You can get two kinds of crosstalk for signals that are within several dielectric thicknesses of each other: forward and reverse crosstalk. The signal integrity tools are wonderful if you have signals where crosstalk is critical our edges outrageous. If the signals are further apart or the edge rates are low, the crosstalk tends to be minimal.
PC board manufacture might affect your choice. I understand it's less desirable to have the ground/power planes asymmetric for handling the board-stack as it's pieced together. Talk to your PC fab house.
I'm a fan of good grounds but it's hard to avoid overkill. We had a board that was S-G-P-G-S-S-G-P-G-S. The board only sported four signal layers but they were all referenced to ground! I think this was a prototype stackup that made it into production.
If I had my own board to do again at my own risk - no other engineers to review the work - I think I'd go with S-G-S-S-G-S but use power pours (with appropriate filtering) in one signal plane and/or one ground plane only in an island around the chip. With bypassing that's appropriate to a ferrite-isolated island, the power-surge jostling of the ground plane is reduced. The signals are all referenced to ground outside the island with appropriate decoupling at the edge of the chip to keep return current paths short, keeping EMI in check.
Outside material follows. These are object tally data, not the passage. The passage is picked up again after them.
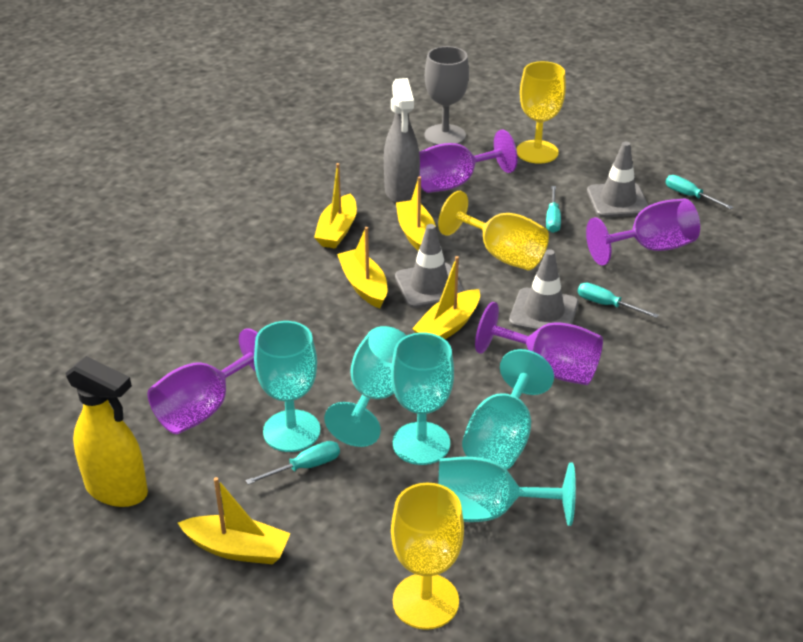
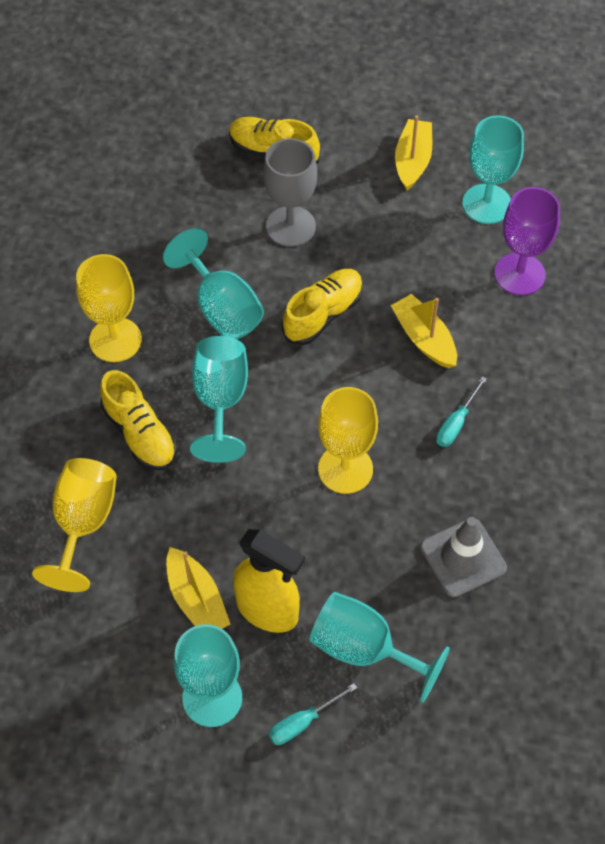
grey spray bottle: 1 -> 0
grey traffic cone: 3 -> 1
purple goblet: 4 -> 1
turquoise screwdriver: 4 -> 2
yellow boat: 5 -> 3
yellow shoe: 0 -> 3

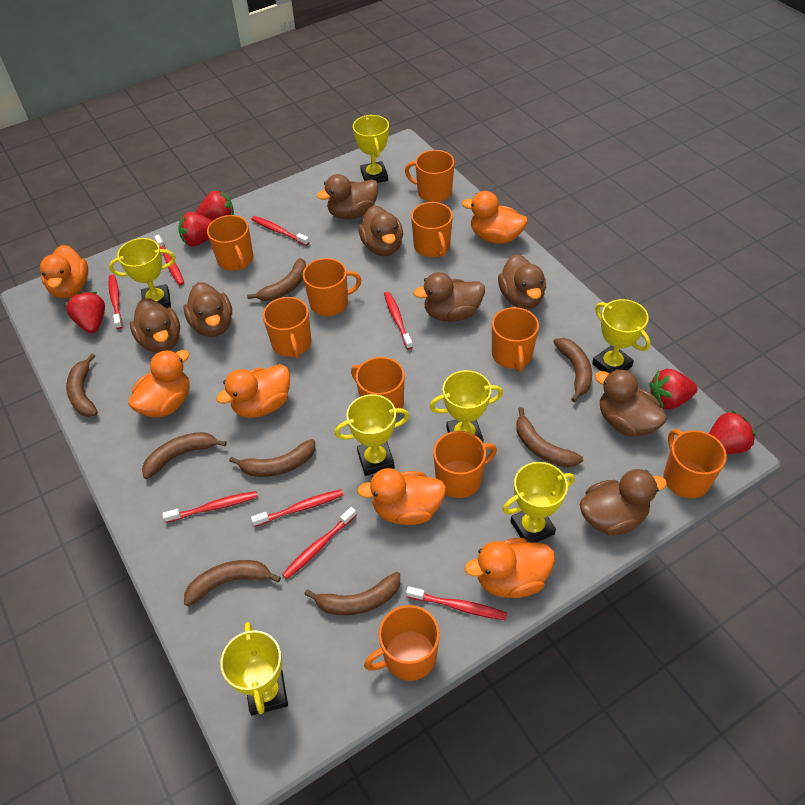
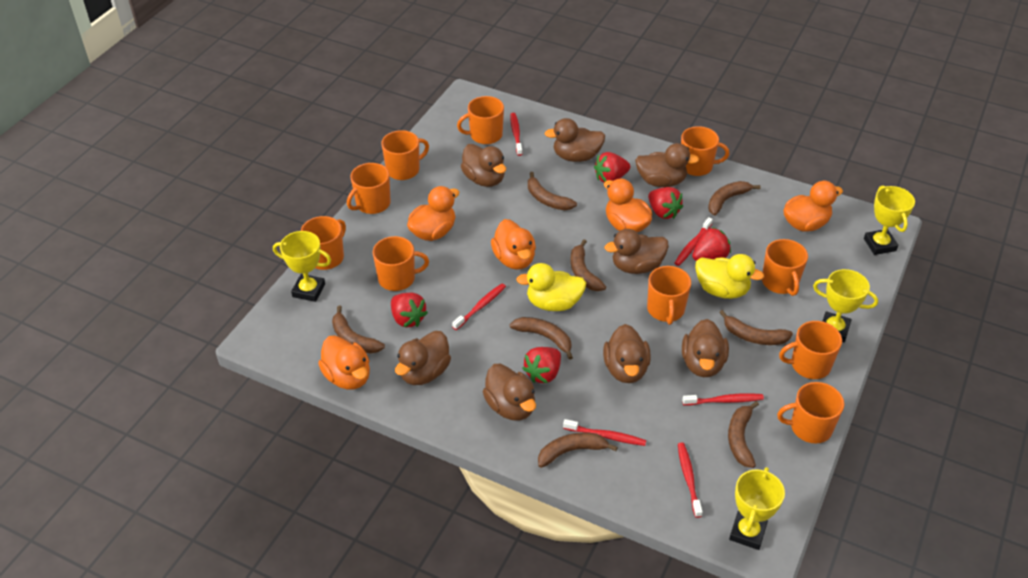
orange duck: 6 -> 5
red toothbrush: 8 -> 6
yellow duck: 0 -> 2
yellow trophy: 7 -> 4

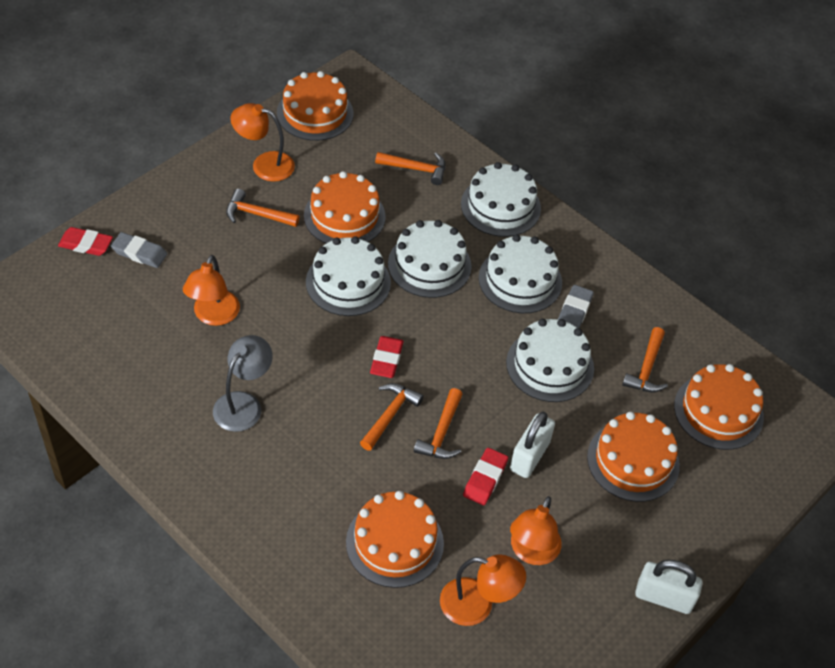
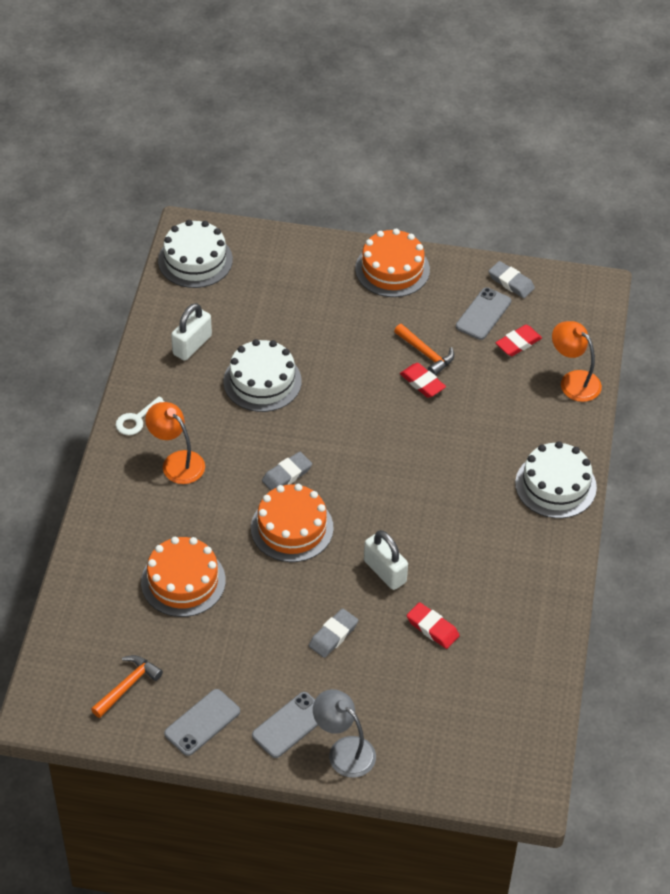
grey eraser: 2 -> 3
grey phone: 0 -> 3
orange cake: 5 -> 3
orange hammer: 5 -> 2
orange lamp: 4 -> 2
white cake: 5 -> 3
white key: 0 -> 1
With power pours, the power can be routed on signal layers through lines sized to carry the raw current without a significant voltage drop or temperature rise. The ferrite isolation keeps these power distribution routes from causing problems with nearby signals by reducing the edge rates for surges that get past local decoupling.
You may consider beefing up your grounding scheme only in the region where the analog circuitry is critical and go with a more standard S-G-S-S-P-S stackup where the power and ground planes are well bypassed, especially where signals switch layers (for that "ever popular" return current path thing).
I like to keep my signal impedances to a specific design level, balancing the dielectric thicknesses to give me the impedances based on my routing rules for internal/external signals.
There are so many ways to come up with an acceptable board that I wouldn't lose sleep over finding the "right" stackup. Just make sure your PC board fab thinks the stackup sounds good.